The federal defense attorney who described current conditions in California also reported the U.S. Attorney’s Office wants to do away with initial court appearances — where defendants typically go before a magistrate who gives them basic information, sets bail and appoints an attorney — for illegal-entry misdemeanors, which would simply be brought to court for the first time to plead. “It’s giving less rights to an entire class of people,” the attorney said.

These kinds of shortcuts have been roundly criticized by lawyers and immigrant rights advocates and, to some degree, successfully challenged in the Ninth Circuit Court of Appeals.

While describing an ongoing discussion among all stakeholders as to how the surge will be handled, Warren said they are ultimately at the mercy of the federal government.
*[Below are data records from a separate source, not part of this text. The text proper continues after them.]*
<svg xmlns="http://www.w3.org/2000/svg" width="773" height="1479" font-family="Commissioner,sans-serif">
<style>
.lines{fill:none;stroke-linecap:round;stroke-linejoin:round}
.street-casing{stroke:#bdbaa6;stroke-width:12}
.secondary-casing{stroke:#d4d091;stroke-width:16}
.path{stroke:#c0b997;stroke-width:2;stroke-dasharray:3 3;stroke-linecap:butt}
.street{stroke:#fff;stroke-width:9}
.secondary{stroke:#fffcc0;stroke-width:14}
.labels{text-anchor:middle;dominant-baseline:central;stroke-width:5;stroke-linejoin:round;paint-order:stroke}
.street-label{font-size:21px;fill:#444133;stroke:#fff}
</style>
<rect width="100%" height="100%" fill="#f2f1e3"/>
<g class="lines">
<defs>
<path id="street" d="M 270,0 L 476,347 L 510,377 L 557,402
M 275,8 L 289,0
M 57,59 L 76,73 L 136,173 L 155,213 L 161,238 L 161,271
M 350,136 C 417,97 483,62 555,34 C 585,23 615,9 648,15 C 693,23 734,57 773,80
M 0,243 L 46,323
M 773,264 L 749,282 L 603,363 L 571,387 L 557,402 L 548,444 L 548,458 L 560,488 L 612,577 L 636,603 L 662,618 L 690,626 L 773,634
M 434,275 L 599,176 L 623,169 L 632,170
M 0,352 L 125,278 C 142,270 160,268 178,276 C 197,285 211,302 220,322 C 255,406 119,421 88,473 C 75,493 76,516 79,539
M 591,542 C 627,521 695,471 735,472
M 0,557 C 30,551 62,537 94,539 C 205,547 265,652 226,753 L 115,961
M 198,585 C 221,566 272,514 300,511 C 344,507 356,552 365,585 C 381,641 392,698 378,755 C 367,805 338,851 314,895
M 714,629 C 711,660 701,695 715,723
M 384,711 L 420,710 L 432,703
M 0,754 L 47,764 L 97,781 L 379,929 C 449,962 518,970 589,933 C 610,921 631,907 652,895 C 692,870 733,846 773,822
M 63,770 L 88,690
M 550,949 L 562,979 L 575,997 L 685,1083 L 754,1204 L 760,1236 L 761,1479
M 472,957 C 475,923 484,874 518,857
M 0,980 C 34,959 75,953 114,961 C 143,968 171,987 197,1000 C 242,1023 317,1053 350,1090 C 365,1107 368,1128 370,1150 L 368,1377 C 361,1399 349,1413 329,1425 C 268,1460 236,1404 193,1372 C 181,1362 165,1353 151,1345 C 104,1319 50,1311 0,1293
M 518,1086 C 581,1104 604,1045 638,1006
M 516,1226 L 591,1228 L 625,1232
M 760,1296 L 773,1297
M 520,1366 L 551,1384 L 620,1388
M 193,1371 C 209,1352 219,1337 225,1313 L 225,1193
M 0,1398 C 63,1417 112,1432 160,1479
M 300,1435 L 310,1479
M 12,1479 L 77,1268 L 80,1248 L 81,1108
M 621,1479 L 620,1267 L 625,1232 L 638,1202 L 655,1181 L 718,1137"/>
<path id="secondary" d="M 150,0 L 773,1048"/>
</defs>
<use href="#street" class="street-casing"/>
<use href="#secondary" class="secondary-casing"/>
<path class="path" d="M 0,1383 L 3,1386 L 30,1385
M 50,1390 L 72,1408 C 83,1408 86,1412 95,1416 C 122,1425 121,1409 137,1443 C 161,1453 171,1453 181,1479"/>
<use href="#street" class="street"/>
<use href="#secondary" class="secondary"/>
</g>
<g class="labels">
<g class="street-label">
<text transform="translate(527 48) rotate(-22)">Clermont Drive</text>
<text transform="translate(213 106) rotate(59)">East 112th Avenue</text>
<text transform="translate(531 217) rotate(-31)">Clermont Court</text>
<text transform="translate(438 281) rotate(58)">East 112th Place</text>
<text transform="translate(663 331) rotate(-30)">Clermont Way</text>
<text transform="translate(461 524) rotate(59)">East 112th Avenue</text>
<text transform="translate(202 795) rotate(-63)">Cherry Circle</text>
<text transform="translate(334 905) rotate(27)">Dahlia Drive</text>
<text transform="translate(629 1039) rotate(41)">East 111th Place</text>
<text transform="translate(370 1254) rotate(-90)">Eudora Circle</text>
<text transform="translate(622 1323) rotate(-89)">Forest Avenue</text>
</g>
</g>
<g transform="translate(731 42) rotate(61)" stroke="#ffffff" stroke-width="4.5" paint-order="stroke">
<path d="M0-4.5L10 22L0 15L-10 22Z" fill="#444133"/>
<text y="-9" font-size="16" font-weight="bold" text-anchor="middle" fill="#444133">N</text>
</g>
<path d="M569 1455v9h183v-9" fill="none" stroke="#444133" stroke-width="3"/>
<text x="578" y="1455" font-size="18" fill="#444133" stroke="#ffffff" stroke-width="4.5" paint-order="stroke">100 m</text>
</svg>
“It’s not our say. They can prosecute anyone they want. We have to respond. But we’re not going to just roll over and allow a second-class system of justice to occur. We have really good judges in San Diego. … The court and defense have an obligation,” Warren said. “We have to represent one defendant at a time and we’re going to do that.”

Either way, he said, “It’s going to require a massive amount of resources diverted from other matters. It will have a huge effect on the public defenders and private attorneys in San Diego, as well as our friends in the U.S. Attorney’s office. The question is, is that an effective use of taxpayer money?”

Raynor said he and others in Tucson struggled with a system they saw as unfair while doing their best to help the people caught within it.

“I think a lot of us felt conflicted because we felt the whole system needed to be taken on, which may require a person to stay in custody for a longer period of time,” he said, noting illegal-entry offenders would typically get time served and be back in their country in a few days. “We’d volunteer to try to help reunite them with their belongings … do what we could in the system to make it better, but most of the time people just wanted to get back home.”

He said pushback will need to come from judges who won’t allow “due process to be undermined under the guise of 100 percent prosecution,” and questioned logic of implementing a steroidal version of the controversial practice during a time of crisis in California.

“To me it just seems ludicrous because the system is (already) overwhelmed with just trying to do a very small percentage,” Raynor said. “It will cost a tremendous amount of money, and won’t be that effective. These are people who are so desperate, they’re already facing life-or-death choices.”